Gupta-owned Oakbay Resources suspends trading on its shares

23 June 2017 - 18:18 By Ernest Mabuza
A logo of Oakbay Investments is seen at the entrance of their offices in Sandton, outside Johannesburg, South Africa April 13, 2016.
A logo of Oakbay Investments is seen at the entrance of their offices in Sandton, outside Johannesburg, South Africa April 13, 2016.
Image: SIPHIWE SIBEKO

The JSE on Friday granted a request by Gupta-owned Oakbay Resources and Energy for a voluntary suspension of the listing of its securities‚ on a temporary basis‚ which will take place with immediate effect.

Oakbay Resources had its accounts closed by the country’s largest banks and was abandoned by its external auditors KPMG and sponsor Sasfin.
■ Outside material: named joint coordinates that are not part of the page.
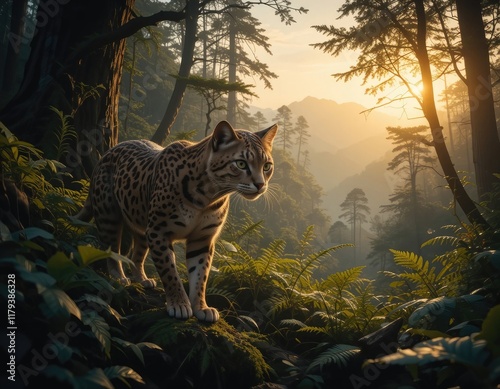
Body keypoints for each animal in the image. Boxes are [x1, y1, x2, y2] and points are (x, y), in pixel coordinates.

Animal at [79, 121, 278, 322]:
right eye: (241, 164)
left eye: (267, 166)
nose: (260, 185)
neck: (208, 195)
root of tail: (107, 153)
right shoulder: (159, 231)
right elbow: (169, 271)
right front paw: (179, 304)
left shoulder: (202, 239)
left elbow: (200, 276)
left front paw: (201, 307)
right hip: (108, 215)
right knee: (112, 249)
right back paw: (119, 277)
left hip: (141, 225)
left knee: (138, 254)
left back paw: (142, 279)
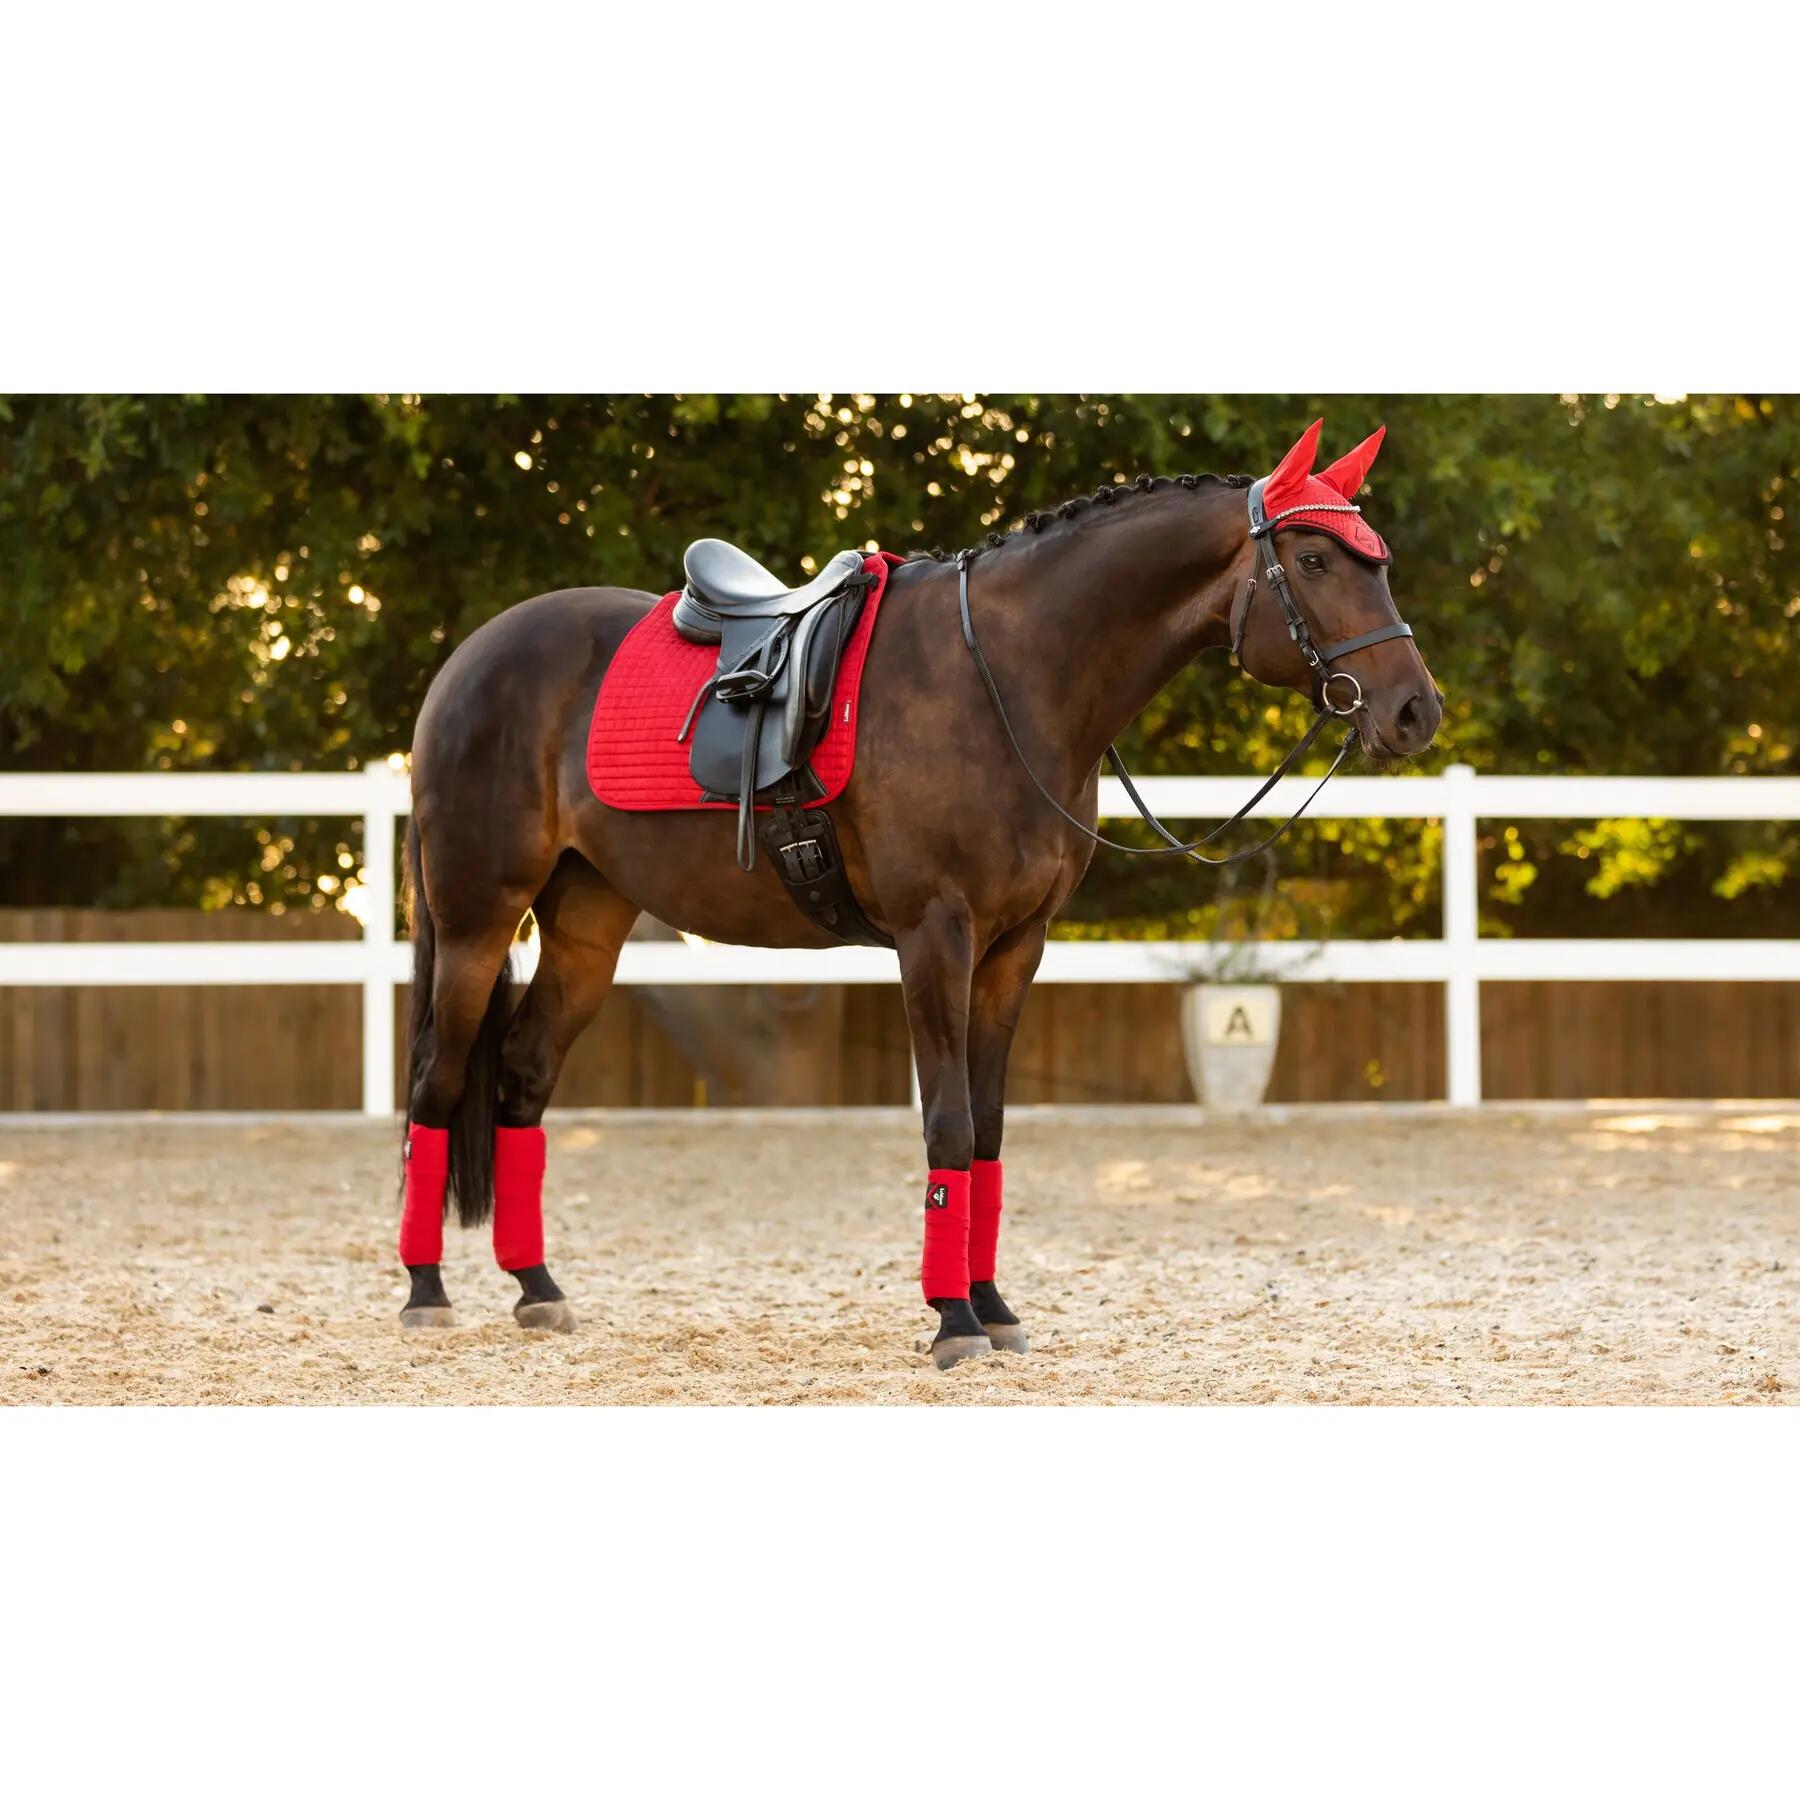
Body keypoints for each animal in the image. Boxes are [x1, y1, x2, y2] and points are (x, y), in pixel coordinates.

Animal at [393, 419, 1441, 1368]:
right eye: (1314, 558)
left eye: (1380, 565)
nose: (1414, 712)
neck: (1009, 680)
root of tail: (471, 658)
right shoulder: (936, 935)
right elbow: (946, 1120)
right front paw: (954, 1321)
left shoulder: (1017, 946)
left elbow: (988, 1127)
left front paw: (993, 1306)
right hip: (478, 917)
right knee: (438, 1081)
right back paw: (426, 1293)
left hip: (587, 922)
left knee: (523, 1073)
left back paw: (537, 1288)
This followed the rising tide of disclosures about the Gupta family’s dealings in South Africa’s political and business spheres.
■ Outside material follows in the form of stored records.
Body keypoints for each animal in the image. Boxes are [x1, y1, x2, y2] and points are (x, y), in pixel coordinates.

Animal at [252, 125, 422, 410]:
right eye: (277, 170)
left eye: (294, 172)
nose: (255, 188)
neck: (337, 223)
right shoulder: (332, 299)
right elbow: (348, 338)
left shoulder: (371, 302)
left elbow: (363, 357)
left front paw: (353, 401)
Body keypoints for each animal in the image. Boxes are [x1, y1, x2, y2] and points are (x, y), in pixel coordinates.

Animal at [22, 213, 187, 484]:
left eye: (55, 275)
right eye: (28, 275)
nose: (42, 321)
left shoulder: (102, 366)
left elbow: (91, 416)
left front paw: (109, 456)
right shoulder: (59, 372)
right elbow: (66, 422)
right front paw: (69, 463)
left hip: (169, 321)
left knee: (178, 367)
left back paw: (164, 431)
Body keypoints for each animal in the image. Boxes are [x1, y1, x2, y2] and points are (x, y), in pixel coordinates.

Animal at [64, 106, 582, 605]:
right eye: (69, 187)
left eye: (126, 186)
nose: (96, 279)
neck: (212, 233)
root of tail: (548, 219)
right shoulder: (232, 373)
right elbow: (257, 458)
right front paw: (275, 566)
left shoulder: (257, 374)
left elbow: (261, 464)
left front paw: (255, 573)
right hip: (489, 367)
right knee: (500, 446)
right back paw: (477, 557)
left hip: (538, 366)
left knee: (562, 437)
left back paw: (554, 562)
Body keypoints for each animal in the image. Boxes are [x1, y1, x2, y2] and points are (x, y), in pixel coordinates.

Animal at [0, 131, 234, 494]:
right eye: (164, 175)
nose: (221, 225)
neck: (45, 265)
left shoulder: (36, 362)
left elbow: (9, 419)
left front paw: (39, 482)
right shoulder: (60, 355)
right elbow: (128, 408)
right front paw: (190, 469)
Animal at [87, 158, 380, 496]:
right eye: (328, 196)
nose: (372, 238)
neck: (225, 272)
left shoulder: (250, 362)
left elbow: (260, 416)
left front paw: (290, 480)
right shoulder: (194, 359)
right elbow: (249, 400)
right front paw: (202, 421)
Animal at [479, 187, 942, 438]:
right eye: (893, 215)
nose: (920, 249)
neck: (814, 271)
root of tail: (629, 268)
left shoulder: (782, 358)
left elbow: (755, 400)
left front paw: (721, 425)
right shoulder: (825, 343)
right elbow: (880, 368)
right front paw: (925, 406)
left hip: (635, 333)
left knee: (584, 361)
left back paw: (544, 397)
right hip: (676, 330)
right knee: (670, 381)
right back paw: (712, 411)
“As previously communicated to shareholders‚ the recent resignations of the company’s sponsor‚ transfer secretary and an independent non-executive director (who was also the chairman of the company’s audit committee) has created significant uncertainty around the ability of Oakbay Resources to continue to meet its future obligations in terms of the listings requirements‚” the company announced in the Stock Exchange News Service.

It said as a direct consequence of these circumstances‚ the board believes it would be in the best interests of the company and its shareholders that the listing of its securities on the JSE was temporarily suspended.

“The board of directors remains in the process of evaluating several alternatives available to the company and the shareholders would be informed in due course as to any developments in this regard‚” the company said.

TimesLIVE reported earlier in the day how companies controlled by the family had been dropped by their South African bankers and auditors and public relations firm Bell Pottinger.

Independent non-executive director Mark Pamensky left the company last month.

The family have come under intense scrutiny after a series of exposes‚ based on a cache of leaked emails‚ suggested they were closely linked to prominent politicians and may have improperly benefited from lucrative government deals.

President Jacob Zuma this week‚ under mounting pressure from civil society and opposition parties‚ agreed to institute a judicial commission of inquiry into allegations of state capture.